これで、十分に簡潔に事情を語っているので、蛇足は避けた。
さて、最後まで決着が難航した漁業問題だが、英国にとっては、6000隻の漁船と12000人の漁民による生産が、イギリスのGDPの0.5%以下にしか過ぎずハロッズ百貨店の売り上げにも達しないほどなのだが、英仏海峡両岸の漁業者にとっては、ハドックと鱈争奪戦に鎬を削っており漁業は死活問題であって、ジョンソンもマクロンも選挙では大課題となっていて、ほんの細やかな経済問題が政治を振り回しているケースである。
さて、今回は、8年間、オランダとイギリスに住んでいて、ささやかな魚をめぐる経験や思い出について、書いてみたい。
私が、オランダに住んでいたとき、小ぶりなのだが旨みが凝縮された美味しい小エビ「クルヴェット・グリーズ」が好物でよく食べていたのだが、イギリスとの捕獲争いが激しくなって高騰したことがあって、日本近海と同じで、沿岸国家同士の魚資源争奪戦を知ったことがある。
これとは別に、オランダ人のニシン好きは突出していて、ハーリング(haring)と称して、魚卵や白子がまだ発達していない若い脂が乗っている新鰊/新ニシンを、タマネギを塗して絡ませて、尾を指でつまんで持ち上げて、顔を仰向けにして丸ごと一匹を食べるスタイルが典型的で、ハーグやスヘフェニンゲン(我々日本人はスケベニンゲンと言う)周辺の海岸など屋台で見られる風景で興味深かった。
驚いたことに、オランダ最大の建設会社で、切った張った激しいネゴをして合意に至った遅い午後、社長が部下に指示してサーブされてきたのがこのハーリングで、
しかし、この時は、頭から飲み込むスタイルではなく、ピクルス付きで、ニシンを一口大に切って爪楊枝で刺して食べるスタイルだったが、お相伴したかどうか記憶にはない。
このニシン好きのオランダ人は、身を食べるだけで、カズノコは、肥料にするくらいで捨てていたのだが、日本人が住みついて関心を示し始めると、そこは、利に聡いダッチの本領発揮で、商売を始めた。
アムステルダムのオークラのレストランでも、カズノコは、それ程安くもなかったので、オランダ人は値をつり上げたのであろう。

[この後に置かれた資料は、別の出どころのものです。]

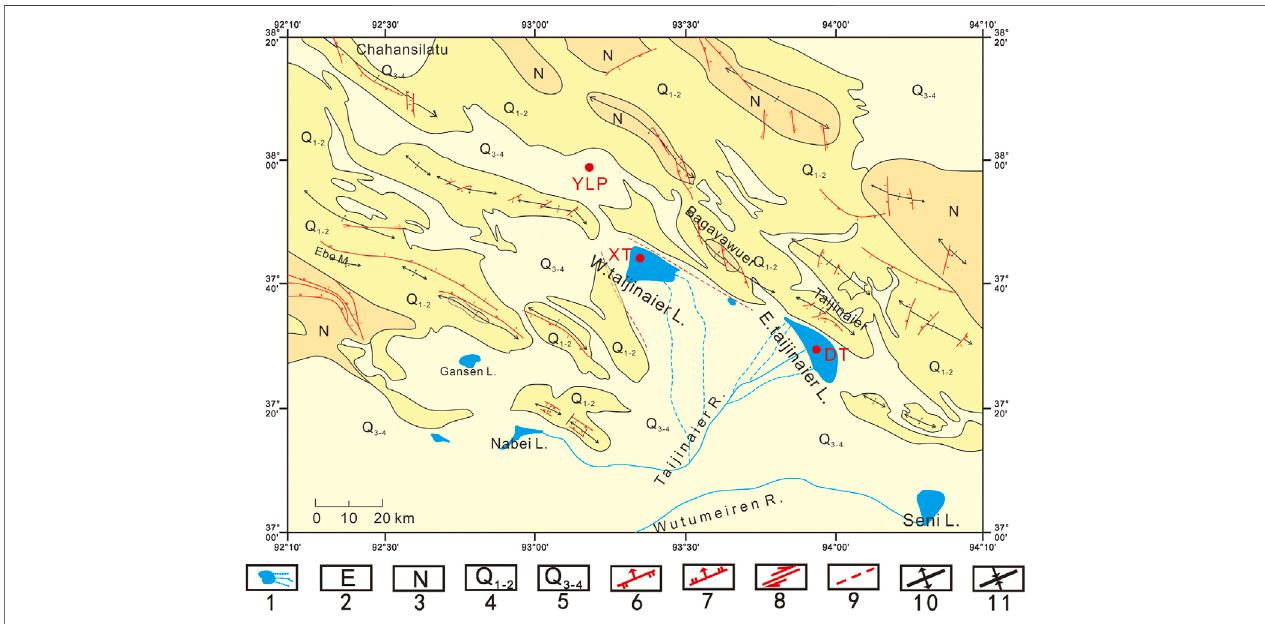
FIGURE3| Map ofmajortectonic and sedimentologicfeatures.Legend: 1.Lakes and rivers;2. Neogene; 3. Palaeogene; 4.EarlyPleistocene-Middle Pleistocene; 5. Epipleistocene – Holocene; 6. Reverse fault; 7. Normal fault; 8. Trike-slip fault; 9. Fault observed by remote sensing; 10. Anticline; and 11. Syncline. Study sites are marked with red dots.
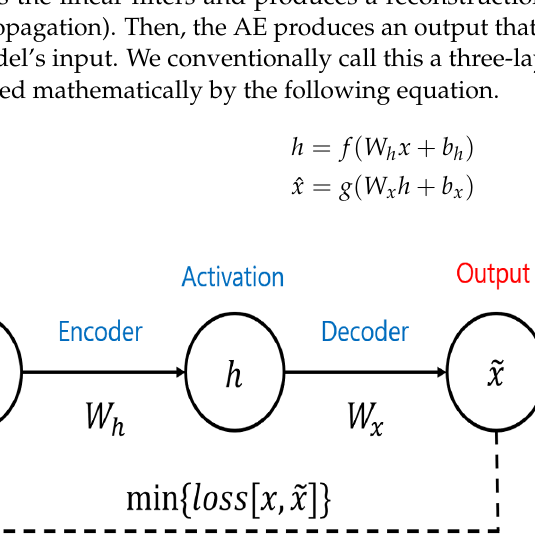
Figure 4. Basic architecture of the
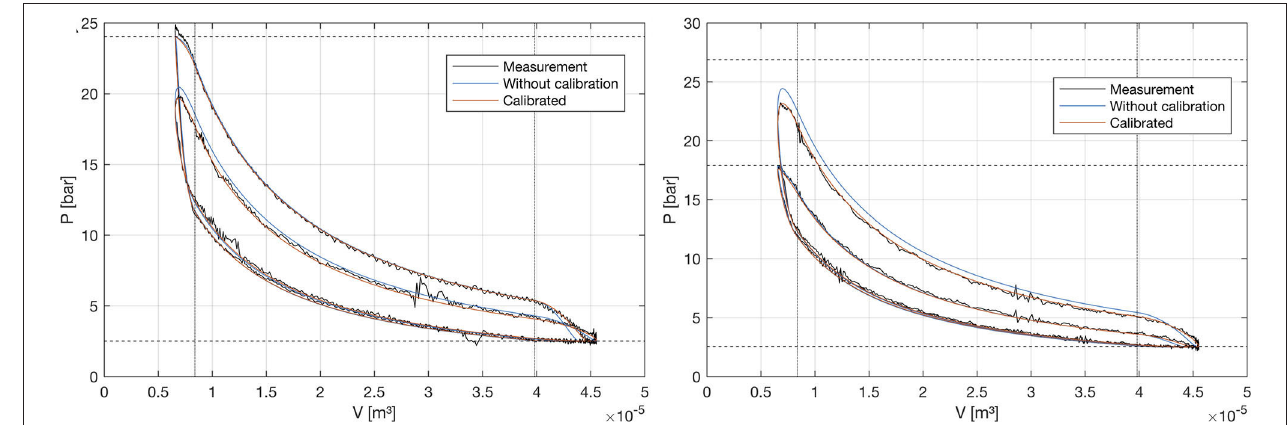
FIGURE 10 | Comparison between measured and simulated indicated powers, shaft powers, mass flow rates, and exhaust temperatures.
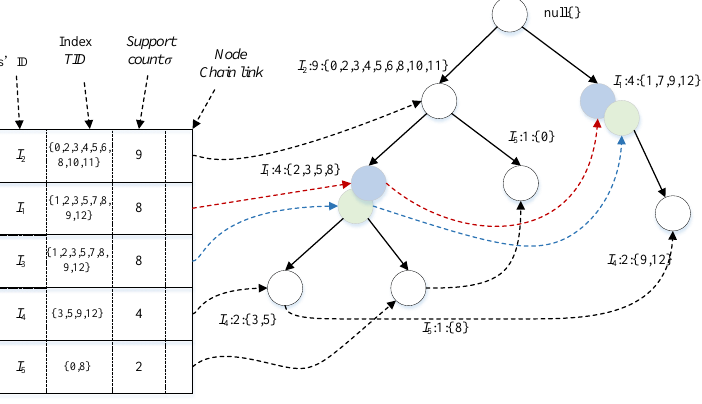
Figure 4. Pattern mining purpose.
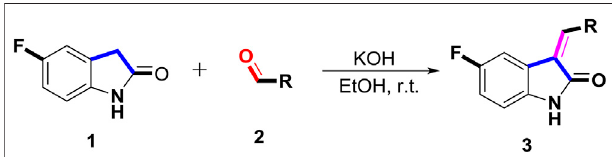
TABLE 1 | α -Glucosidase inhibitory activities of compounds (3a ~ 3v ).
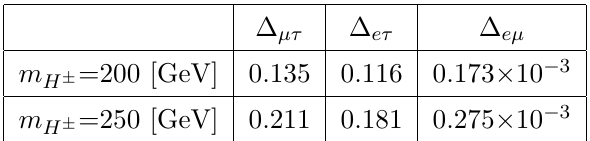
Table 3 . The upper bounds on 250 GeV. (cid:1) ll 0 = P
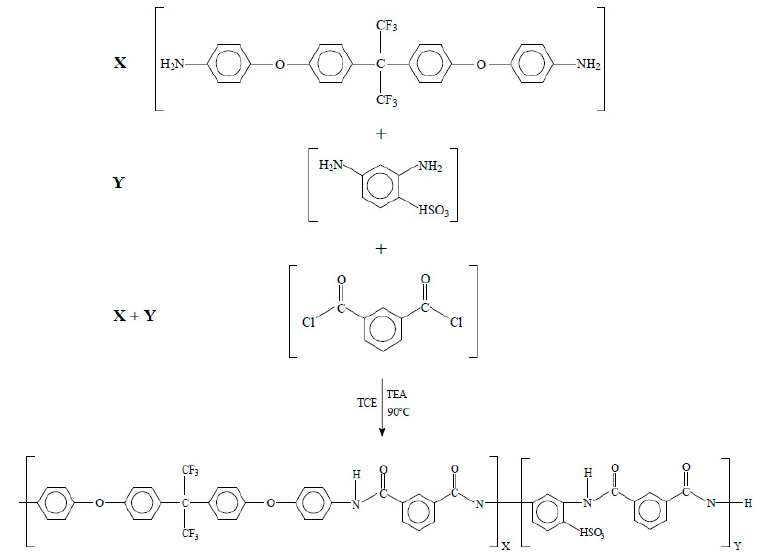
Figure 1. Schematic of polycondensation reaction for synthesis of HFDA/ISO polyamide ( X = 100 mol %, Y = 0 mol %) and sulfonated copolyamides HFDA/DABS/ISO ( X = 95, 90, 80, 70, 60, and 50 mol %).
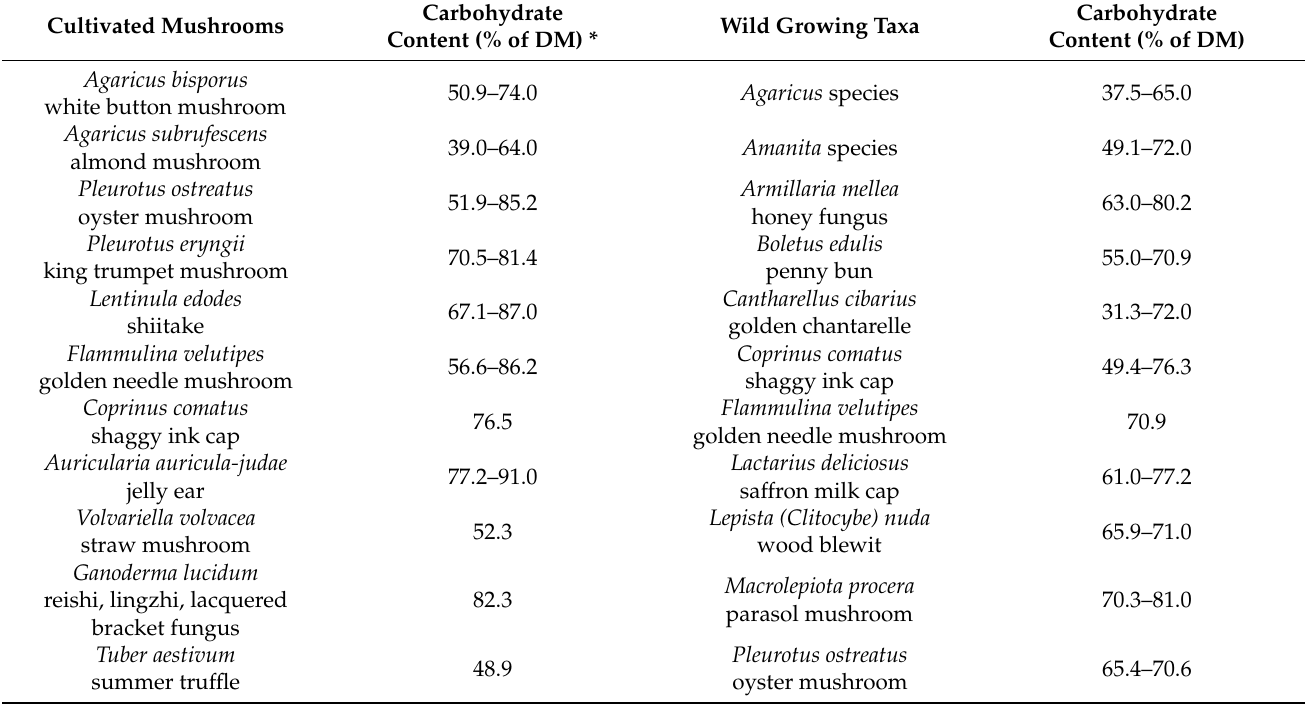
Table 1. Total carbohydrate contents of some cultivated and wild-growing mushroom taxa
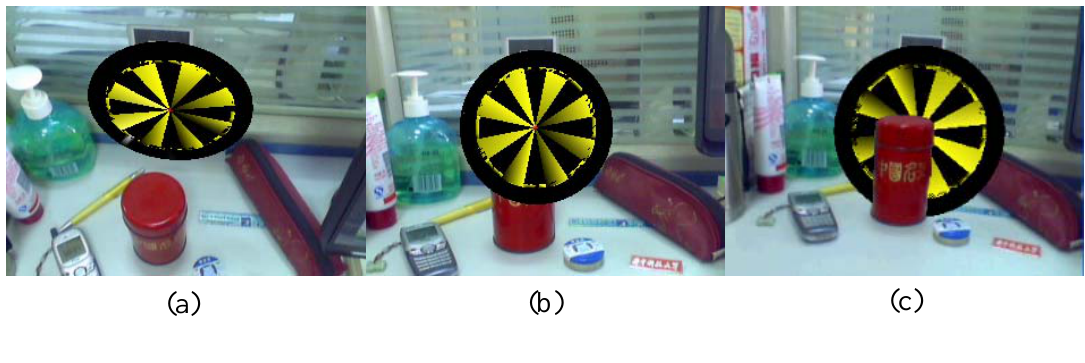
Figure 1. Occlusion problem in augmented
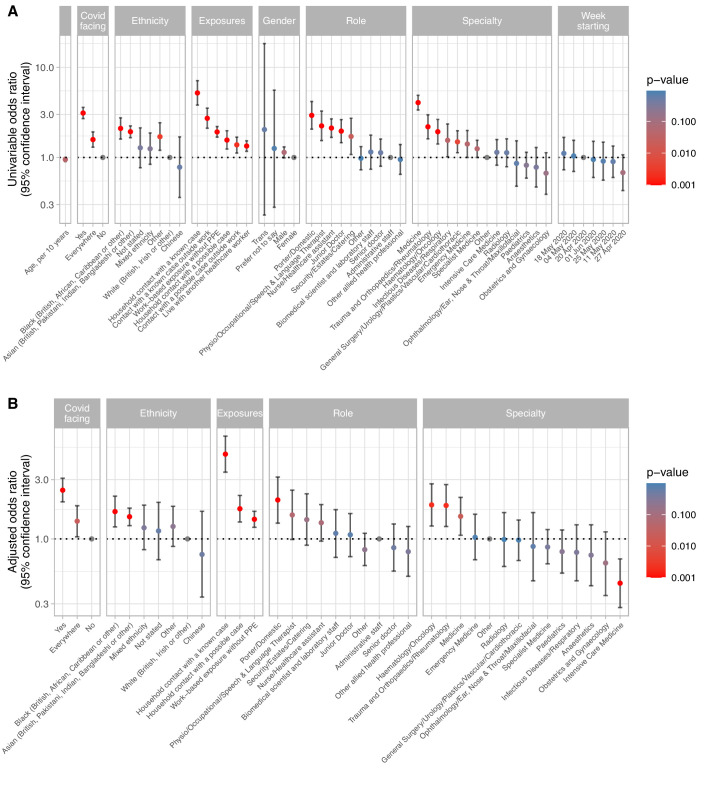
Univariable (panel A) and multivariable (panel B) relationships between risk factors and staff infection with SARS-CoV-2 in 10,032 healthcare workers.See Supplementary file 1B for count data, univariable and multivariable odds ratios. Pairwise interactions were sought between all variables the multivariable model, a single interaction exceeded the p<0.01 screening threshold, representing decreased risk of Covid-19 in emergency department staff reporting exposure to a Covid-19 without PPE (p=0.002). However, given the large number of interactions sought and biological implausibility, the interaction is omitted from the model presented. For the purpose of plotting p values <0.001 were rounded up to 0.001. Risk factor data were not available for two staff members. In panel A, the category for 01 June also includes 31 staff tested on 08 June.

さて、イギリスだが、フィッシュ・アンド・チップス( fish-and-chips)が有名で、タラなどの白身魚のフライに、棒状のポテトフライを添えたもので、謂わば、イギリスのファーストフードと言う位置づけか、簡易な国民食と言うことだが、マックみたいなものだと思ったので、私は、食べたことがない。
これなど、イギリスの料理・食事は不味い最悪だと言われる典型であろうか。
イギリスでは、スモークサーモンなど美味しいのもあるが、鱈の白身をぶつ切りにしたような味も素っ気もないような魚料理が主体のような経験が多いのだが、近所の商店街などには、肉屋はあっても、まず、魚屋などはない。
我々日本人は、ドックランドやドーバーまで買い出しに行ったり、特別なルートの商店から魚を買ったりして、魚の調達は大変であったし、それに、鱈はあっても、日本のようにきめの細かい魚類の調達など夢の夢であったように思う。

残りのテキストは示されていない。